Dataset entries
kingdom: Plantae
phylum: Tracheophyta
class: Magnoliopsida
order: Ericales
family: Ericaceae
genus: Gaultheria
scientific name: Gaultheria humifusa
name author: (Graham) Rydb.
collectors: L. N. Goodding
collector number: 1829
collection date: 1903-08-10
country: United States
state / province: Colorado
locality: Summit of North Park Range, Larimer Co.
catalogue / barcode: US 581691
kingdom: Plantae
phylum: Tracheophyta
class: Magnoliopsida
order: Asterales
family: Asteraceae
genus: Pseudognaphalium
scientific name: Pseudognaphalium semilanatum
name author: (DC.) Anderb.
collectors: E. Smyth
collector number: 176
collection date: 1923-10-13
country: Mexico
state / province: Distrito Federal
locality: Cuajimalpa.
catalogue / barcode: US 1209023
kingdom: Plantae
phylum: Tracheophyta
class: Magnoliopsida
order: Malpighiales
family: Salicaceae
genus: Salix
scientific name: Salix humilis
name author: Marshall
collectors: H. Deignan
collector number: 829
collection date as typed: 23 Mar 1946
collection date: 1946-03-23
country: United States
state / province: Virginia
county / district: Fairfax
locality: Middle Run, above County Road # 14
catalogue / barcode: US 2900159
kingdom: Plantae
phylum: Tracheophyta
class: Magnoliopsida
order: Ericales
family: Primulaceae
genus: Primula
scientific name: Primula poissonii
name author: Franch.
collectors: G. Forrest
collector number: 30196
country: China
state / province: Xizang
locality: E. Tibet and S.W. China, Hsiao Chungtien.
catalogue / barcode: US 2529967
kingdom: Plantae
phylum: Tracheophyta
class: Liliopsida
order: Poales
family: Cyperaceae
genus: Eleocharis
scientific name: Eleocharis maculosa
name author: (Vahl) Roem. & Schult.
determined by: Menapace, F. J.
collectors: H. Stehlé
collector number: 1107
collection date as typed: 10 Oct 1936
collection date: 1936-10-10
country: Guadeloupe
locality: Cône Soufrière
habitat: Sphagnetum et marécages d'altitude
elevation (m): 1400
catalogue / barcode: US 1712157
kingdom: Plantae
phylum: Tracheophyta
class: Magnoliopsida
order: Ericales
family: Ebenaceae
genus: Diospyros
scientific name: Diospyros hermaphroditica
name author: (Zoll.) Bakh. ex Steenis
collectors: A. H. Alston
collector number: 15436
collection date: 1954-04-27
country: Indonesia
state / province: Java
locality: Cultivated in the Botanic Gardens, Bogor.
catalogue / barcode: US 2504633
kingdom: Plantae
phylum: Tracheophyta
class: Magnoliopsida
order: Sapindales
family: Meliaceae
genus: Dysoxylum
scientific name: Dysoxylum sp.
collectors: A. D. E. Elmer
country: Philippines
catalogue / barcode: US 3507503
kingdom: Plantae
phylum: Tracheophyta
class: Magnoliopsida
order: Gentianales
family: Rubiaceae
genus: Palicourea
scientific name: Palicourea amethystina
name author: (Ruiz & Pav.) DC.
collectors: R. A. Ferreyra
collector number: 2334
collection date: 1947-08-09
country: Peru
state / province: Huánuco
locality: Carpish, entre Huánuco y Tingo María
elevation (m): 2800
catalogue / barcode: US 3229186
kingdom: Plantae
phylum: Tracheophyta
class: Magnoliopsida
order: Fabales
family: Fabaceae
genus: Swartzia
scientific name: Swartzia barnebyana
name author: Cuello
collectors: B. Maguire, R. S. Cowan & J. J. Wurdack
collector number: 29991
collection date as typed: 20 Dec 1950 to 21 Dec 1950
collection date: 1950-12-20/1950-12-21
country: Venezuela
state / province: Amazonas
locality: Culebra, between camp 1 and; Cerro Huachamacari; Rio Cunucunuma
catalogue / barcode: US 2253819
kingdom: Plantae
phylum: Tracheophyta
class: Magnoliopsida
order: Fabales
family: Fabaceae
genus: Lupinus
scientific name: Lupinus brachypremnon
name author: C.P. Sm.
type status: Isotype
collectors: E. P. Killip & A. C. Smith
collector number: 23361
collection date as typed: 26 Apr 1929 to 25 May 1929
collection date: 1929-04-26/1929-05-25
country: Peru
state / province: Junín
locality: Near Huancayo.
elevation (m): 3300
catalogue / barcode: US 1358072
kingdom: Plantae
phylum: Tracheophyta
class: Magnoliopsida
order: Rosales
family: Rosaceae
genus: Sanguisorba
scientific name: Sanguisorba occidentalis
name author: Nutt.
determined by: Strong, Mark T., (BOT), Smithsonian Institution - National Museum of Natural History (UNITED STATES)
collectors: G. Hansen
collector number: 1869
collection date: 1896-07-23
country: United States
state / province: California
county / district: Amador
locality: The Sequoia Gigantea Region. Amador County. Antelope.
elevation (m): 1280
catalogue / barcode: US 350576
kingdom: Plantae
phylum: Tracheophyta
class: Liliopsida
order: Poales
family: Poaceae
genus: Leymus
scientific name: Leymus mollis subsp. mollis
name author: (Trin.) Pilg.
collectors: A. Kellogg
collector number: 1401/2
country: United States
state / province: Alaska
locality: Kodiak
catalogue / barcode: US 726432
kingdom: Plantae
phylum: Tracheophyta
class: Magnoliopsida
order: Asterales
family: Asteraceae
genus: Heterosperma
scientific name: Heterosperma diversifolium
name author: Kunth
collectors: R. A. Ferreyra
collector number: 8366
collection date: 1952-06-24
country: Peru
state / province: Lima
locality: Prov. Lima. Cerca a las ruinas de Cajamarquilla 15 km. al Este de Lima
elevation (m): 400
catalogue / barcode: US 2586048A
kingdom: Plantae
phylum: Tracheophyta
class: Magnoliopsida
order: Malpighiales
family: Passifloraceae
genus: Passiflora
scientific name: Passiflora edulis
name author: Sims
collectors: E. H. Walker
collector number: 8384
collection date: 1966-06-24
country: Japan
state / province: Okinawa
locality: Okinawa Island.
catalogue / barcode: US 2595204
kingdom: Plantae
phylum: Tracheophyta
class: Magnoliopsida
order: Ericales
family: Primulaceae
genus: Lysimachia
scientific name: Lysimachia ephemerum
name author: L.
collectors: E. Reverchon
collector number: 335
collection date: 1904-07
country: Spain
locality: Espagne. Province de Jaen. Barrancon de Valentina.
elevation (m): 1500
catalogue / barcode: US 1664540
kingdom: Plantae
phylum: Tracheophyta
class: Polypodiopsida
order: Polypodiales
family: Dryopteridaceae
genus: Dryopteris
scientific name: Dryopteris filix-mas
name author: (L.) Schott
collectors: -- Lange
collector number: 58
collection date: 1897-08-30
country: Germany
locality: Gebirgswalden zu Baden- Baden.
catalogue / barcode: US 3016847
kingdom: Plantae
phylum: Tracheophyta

* _Exercise aim_: Reproduce every line of the data above verbatim.

* _The completed task_:
kingdom: Plantae
phylum: Tracheophyta
class: Magnoliopsida
order: Ericales
family: Ericaceae
genus: Gaultheria
scientific name: Gaultheria humifusa
name author: (Graham) Rydb.
collectors: L. N. Goodding
collector number: 1829
collection date: 1903-08-10
country: United States
state / province: Colorado
locality: Summit of North Park Range, Larimer Co.
catalogue / barcode: US 581691
kingdom: Plantae
phylum: Tracheophyta
class: Magnoliopsida
order: Asterales
family: Asteraceae
genus: Pseudognaphalium
scientific name: Pseudognaphalium semilanatum
name author: (DC.) Anderb.
collectors: E. Smyth
collector number: 176
collection date: 1923-10-13
country: Mexico
state / province: Distrito Federal
locality: Cuajimalpa.
catalogue / barcode: US 1209023
kingdom: Plantae
phylum: Tracheophyta
class: Magnoliopsida
order: Malpighiales
family: Salicaceae
genus: Salix
scientific name: Salix humilis
name author: Marshall
collectors: H. Deignan
collector number: 829
collection date as typed: 23 Mar 1946
collection date: 1946-03-23
country: United States
state / province: Virginia
county / district: Fairfax
locality: Middle Run, above County Road # 14
catalogue / barcode: US 2900159
kingdom: Plantae
phylum: Tracheophyta
class: Magnoliopsida
order: Ericales
family: Primulaceae
genus: Primula
scientific name: Primula poissonii
name author: Franch.
collectors: G. Forrest
collector number: 30196
country: China
state / province: Xizang
locality: E. Tibet and S.W. China, Hsiao Chungtien.
catalogue / barcode: US 2529967
kingdom: Plantae
phylum: Tracheophyta
class: Liliopsida
order: Poales
family: Cyperaceae
genus: Eleocharis
scientific name: Eleocharis maculosa
name author: (Vahl) Roem. & Schult.
determined by: Menapace, F. J.
collectors: H. Stehlé
collector number: 1107
collection date as typed: 10 Oct 1936
collection date: 1936-10-10
country: Guadeloupe
locality: Cône Soufrière
habitat: Sphagnetum et marécages d'altitude
elevation (m): 1400
catalogue / barcode: US 1712157
kingdom: Plantae
phylum: Tracheophyta
class: Magnoliopsida
order: Ericales
family: Ebenaceae
genus: Diospyros
scientific name: Diospyros hermaphroditica
name author: (Zoll.) Bakh. ex Steenis
collectors: A. H. Alston
collector number: 15436
collection date: 1954-04-27
country: Indonesia
state / province: Java
locality: Cultivated in the Botanic Gardens, Bogor.
catalogue / barcode: US 2504633
kingdom: Plantae
phylum: Tracheophyta
class: Magnoliopsida
order: Sapindales
family: Meliaceae
genus: Dysoxylum
scientific name: Dysoxylum sp.
collectors: A. D. E. Elmer
country: Philippines
catalogue / barcode: US 3507503
kingdom: Plantae
phylum: Tracheophyta
class: Magnoliopsida
order: Gentianales
family: Rubiaceae
genus: Palicourea
scientific name: Palicourea amethystina
name author: (Ruiz & Pav.) DC.
collectors: R. A. Ferreyra
collector number: 2334
collection date: 1947-08-09
country: Peru
state / province: Huánuco
locality: Carpish, entre Huánuco y Tingo María
elevation (m): 2800
catalogue / barcode: US 3229186
kingdom: Plantae
phylum: Tracheophyta
class: Magnoliopsida
order: Fabales
family: Fabaceae
genus: Swartzia
scientific name: Swartzia barnebyana
name author: Cuello
collectors: B. Maguire, R. S. Cowan & J. J. Wurdack
collector number: 29991
collection date as typed: 20 Dec 1950 to 21 Dec 1950
collection date: 1950-12-20/1950-12-21
country: Venezuela
state / province: Amazonas
locality: Culebra, between camp 1 and; Cerro Huachamacari; Rio Cunucunuma
catalogue / barcode: US 2253819
kingdom: Plantae
phylum: Tracheophyta
class: Magnoliopsida
order: Fabales
family: Fabaceae
genus: Lupinus
scientific name: Lupinus brachypremnon
name author: C.P. Sm.
type status: Isotype
collectors: E. P. Killip & A. C. Smith
collector number: 23361
collection date as typed: 26 Apr 1929 to 25 May 1929
collection date: 1929-04-26/1929-05-25
country: Peru
state / province: Junín
locality: Near Huancayo.
elevation (m): 3300
catalogue / barcode: US 1358072
kingdom: Plantae
phylum: Tracheophyta
class: Magnoliopsida
order: Rosales
family: Rosaceae
genus: Sanguisorba
scientific name: Sanguisorba occidentalis
name author: Nutt.
determined by: Strong, Mark T., (BOT), Smithsonian Institution - National Museum of Natural History (UNITED STATES)
collectors: G. Hansen
collector number: 1869
collection date: 1896-07-23
country: United States
state / province: California
county / district: Amador
locality: The Sequoia Gigantea Region. Amador County. Antelope.
elevation (m): 1280
catalogue / barcode: US 350576
kingdom: Plantae
phylum: Tracheophyta
class: Liliopsida
order: Poales
family: Poaceae
genus: Leymus
scientific name: Leymus mollis subsp. mollis
name author: (Trin.) Pilg.
collectors: A. Kellogg
collector number: 1401/2
country: United States
state / province: Alaska
locality: Kodiak
catalogue / barcode: US 726432
kingdom: Plantae
phylum: Tracheophyta
class: Magnoliopsida
order: Asterales
family: Asteraceae
genus: Heterosperma
scientific name: Heterosperma diversifolium
name author: Kunth
collectors: R. A. Ferreyra
collector number: 8366
collection date: 1952-06-24
country: Peru
state / province: Lima
locality: Prov. Lima. Cerca a las ruinas de Cajamarquilla 15 km. al Este de Lima
elevation (m): 400
catalogue / barcode: US 2586048A
kingdom: Plantae
phylum: Tracheophyta
class: Magnoliopsida
order: Malpighiales
family: Passifloraceae
genus: Passiflora
scientific name: Passiflora edulis
name author: Sims
collectors: E. H. Walker
collector number: 8384
collection date: 1966-06-24
country: Japan
state / province: Okinawa
locality: Okinawa Island.
catalogue / barcode: US 2595204
kingdom: Plantae
phylum: Tracheophyta
class: Magnoliopsida
order: Ericales
family: Primulaceae
genus: Lysimachia
scientific name: Lysimachia ephemerum
name author: L.
collectors: E. Reverchon
collector number: 335
collection date: 1904-07
country: Spain
locality: Espagne. Province de Jaen. Barrancon de Valentina.
elevation (m): 1500
catalogue / barcode: US 1664540
kingdom: Plantae
phylum: Tracheophyta
class: Polypodiopsida
order: Polypodiales
family: Dryopteridaceae
genus: Dryopteris
scientific name: Dryopteris filix-mas
name author: (L.) Schott
collectors: -- Lange
collector number: 58
collection date: 1897-08-30
country: Germany
locality: Gebirgswalden zu Baden- Baden.
catalogue / barcode: US 3016847
kingdom: Plantae
phylum: Tracheophyta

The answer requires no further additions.